▸ TEXTO PROPORCIONADO:

Los invitados no quisieron asistir

15 de octubre de 2017 – 28 Domingo Ordinario

 

Las invitaciones forman parte de la vida social. Recibimos invitaciones a fiestas, celebraciones, conferencias, reuniones parroquiales. A veces es una suerte ser invitado a determinado acontecimiento, otras veces lo consideramos aburrido, pero no hay más remedio que ir. También Dios, como el rey de la parábola, nos invita al banquete de la vida (Mt 22,1-14). Todos nos sentimos llamados a vivir, pero son pocos los que se sienten llamados y elegidos a vivir la vida misma de Dios, la vida del Reino. Los invitados de la parábola tienen negocios más importantes que ir a un banquete de bodas. Consideran que la invitación a entrar en la intimidad de Dios no merece la pena, no añade nada a lo que uno tiene, incluso puede resultar un tanto aburrida. Por eso se van a sus tierras y a sus negocios. Algunos incluso se sienten molestos con los que vienen a invitarlos y los maltratan hasta matarlos.

▸ DATOS PROPORCIONADOS:
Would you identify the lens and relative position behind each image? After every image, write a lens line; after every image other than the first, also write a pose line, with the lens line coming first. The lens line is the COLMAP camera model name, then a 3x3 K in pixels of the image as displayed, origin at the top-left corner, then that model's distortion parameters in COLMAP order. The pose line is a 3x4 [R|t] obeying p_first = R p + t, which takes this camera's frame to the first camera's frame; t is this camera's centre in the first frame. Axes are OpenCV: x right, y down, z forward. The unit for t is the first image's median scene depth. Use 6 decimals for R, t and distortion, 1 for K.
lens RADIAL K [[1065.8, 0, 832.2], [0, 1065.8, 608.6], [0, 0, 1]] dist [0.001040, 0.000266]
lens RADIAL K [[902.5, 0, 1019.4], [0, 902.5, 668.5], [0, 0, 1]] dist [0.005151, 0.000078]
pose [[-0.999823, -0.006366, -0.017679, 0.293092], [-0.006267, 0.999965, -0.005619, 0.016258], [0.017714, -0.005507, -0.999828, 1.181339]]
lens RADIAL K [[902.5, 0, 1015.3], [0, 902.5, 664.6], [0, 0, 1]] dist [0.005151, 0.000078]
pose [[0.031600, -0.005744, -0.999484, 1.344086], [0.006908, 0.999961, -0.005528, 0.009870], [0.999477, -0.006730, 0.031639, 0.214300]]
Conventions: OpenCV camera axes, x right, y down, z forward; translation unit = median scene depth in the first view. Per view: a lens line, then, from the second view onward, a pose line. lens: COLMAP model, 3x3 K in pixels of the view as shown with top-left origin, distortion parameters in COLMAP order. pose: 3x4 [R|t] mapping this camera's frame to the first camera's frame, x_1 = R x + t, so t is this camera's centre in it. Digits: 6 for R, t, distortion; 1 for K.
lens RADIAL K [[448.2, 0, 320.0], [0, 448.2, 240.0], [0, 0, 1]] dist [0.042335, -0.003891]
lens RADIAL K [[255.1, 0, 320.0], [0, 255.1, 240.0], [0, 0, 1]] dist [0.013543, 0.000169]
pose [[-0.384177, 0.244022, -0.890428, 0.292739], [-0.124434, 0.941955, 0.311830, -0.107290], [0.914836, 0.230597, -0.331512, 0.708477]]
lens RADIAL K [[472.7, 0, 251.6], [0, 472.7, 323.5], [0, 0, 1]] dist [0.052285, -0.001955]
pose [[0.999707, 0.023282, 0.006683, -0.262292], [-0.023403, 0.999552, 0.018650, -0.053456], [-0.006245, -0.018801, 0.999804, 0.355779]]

▸ CONSIGNA 1:
Reproduce al pie de la letra el fragmento del texto sobre la parábola del banquete que va desde «Las invitaciones forman» hasta «maltratan hasta matarlos.».
▸ CONSIGNA 2:
Prosigue el texto sobre la parábola del banquete a partir de la última oración que aparece.

▸ RESPUESTA 1:
Las invitaciones forman parte de la vida social. Recibimos invitaciones a fiestas, celebraciones, conferencias, reuniones parroquiales. A veces es una suerte ser invitado a determinado acontecimiento, otras veces lo consideramos aburrido, pero no hay más remedio que ir. También Dios, como el rey de la parábola, nos invita al banquete de la vida (Mt 22,1-14). Todos nos sentimos llamados a vivir, pero son pocos los que se sienten llamados y elegidos a vivir la vida misma de Dios, la vida del Reino. Los invitados de la parábola tienen negocios más importantes que ir a un banquete de bodas. Consideran que la invitación a entrar en la intimidad de Dios no merece la pena, no añade nada a lo que uno tiene, incluso puede resultar un tanto aburrida. Por eso se van a sus tierras y a sus negocios. Algunos incluso se sienten molestos con los que vienen a invitarlos y los maltratan hasta matarlos.

▸ RESPUESTA 2:
Jesús, en esta parábola, como en las de los anteriores domingos, interpreta la historia de Israel. Pero esta palabra es siempre viva y eficaz e interpreta también nuestra historia. Nuestro mundo actual pasa de la religión, al menos de la religión vivida en comunidad eclesial. Le resulta aburrida y encuentra mucho más atractivo en sus negocios y diversiones. De esa manera nos centramos cada vez más en las cosas e instrumentos y olvidamos las relaciones personales. Cada vez nos cuesta más dedicar tiempo a las personas, aunque se trate de ir a una celebración festiva. Y desde luego, casi nunca tenemos tiempo para prestar atención a nuestra vida y situarla ante Dios. El encuentro con las personas nos desinstala y nos hace salir de nosotros mismos.

Ante la negativa, Dios no se desanima y sigue invitando a todos al banquete, saliéndonos al encuentro en las encrucijadas de nuestros caminos. La mayoría de la humanidad sigue siendo religiosa y considera su relación personal con Dios como el fundamento de su existencia y de su felicidad.  Dios sigue haciendo una llamada a nuestra libertad y responsabilidad, invitándonos al banquete del Reino (Is 25,6-10). Tan sólo Él puede saciar nuestras inquietudes profundas y realizar nuestros deseos más auténticos.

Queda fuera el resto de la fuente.